Q: What is Speech AI?

Speech AI, also known as automatic speech recognition (ASR), computer speech recognition, or speech-to-text (STT), is a kind of artificial intelligence which enables AIspace to process human speech into a written format.

Q: Why use Speech AI (Speech Recognition)?

We use Speech AI for two key benefits:

  • Extract speech to text from media files (video and audio)

  • Make media files searchable by using AIspace world’s first unified search engine.

Q: How many languages does Speech AI support?

More than 120 different languages. For full language list, please download FAQ.

Q: How accurate is Speech AI?

In some instances, accuracy can be higher than 90%. However, there are a range of factors (like accent, speech volume, diction, background noise, multiple voices speaking at the same time, etc.) that can affect the accuracy rate.

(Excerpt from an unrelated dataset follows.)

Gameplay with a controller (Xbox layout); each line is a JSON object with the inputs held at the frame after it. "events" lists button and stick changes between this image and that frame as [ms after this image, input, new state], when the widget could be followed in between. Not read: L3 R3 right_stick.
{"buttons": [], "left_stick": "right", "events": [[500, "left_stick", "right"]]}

Q: What media files are suitable for Speech AI?

Ideally, media files should have clear speech without background music, noise, effects, or microphone hiss. Examples of suitable content are news clips, documentaries, recorded meetings, interviews, lectures, presentations, etc. Typically, any video or audio clips that contains clear and audible speech will yield good results.

Q: What media files are not suitable for Speech AI?

The following might not be suitable - movies, TV shows, anything with mixed audio and sound effects, poorly recorded content with background noise (hiss). In addition, there are factors that can affect the accuracy. For example, factors like: 

  • localised accent

  • low speech volume

  • bad diction

  • heavy background noise

  • multiple voices over speaking one another

In cases like the above, the accuracy can be as low as 20%.

Q: Is Speech AI service secured?

Yes! Your privacy is of utmost importance to us. Yes. Once Speech AI finish processing the media files, they are deleted immediately. We do not keep your media files or the data generated or use them for any other purpose. Nobody inside or outside AIspace has access to your files.

Q: How long does it take to complete a Speech AI task?

The time ratio is approximately 1:1. Meaning 1 hour of video or audio will take 1 hour of processing. However, if you are running multiple Speech AI tasks at one time, AIspace queues them in order.

Q: What is the maximum length of video and audio that Speech AI can process?

180 minutes.

Q: What are the Speech AI packages?

You can buy according to your needs. Packages come in 10, 50 or 100 hours.

Q: How am I charged for speech AI?

You account will be charged and deducted in 15 min blocks. For example, if your video is

  • 42 mins long, 3 blocks (of 15 mins) will be deducted

  • 89 mins long, 6 blocks (of 15 mins) will be deducted

Q: What media formats can Speech AI process?

Speech AI can process the following media formats:

  • Video - .wmv, .mp4, .m4a, .mov, .avi

  • Audio - wav, .aiff, .flac, .wma, .mp3, .aac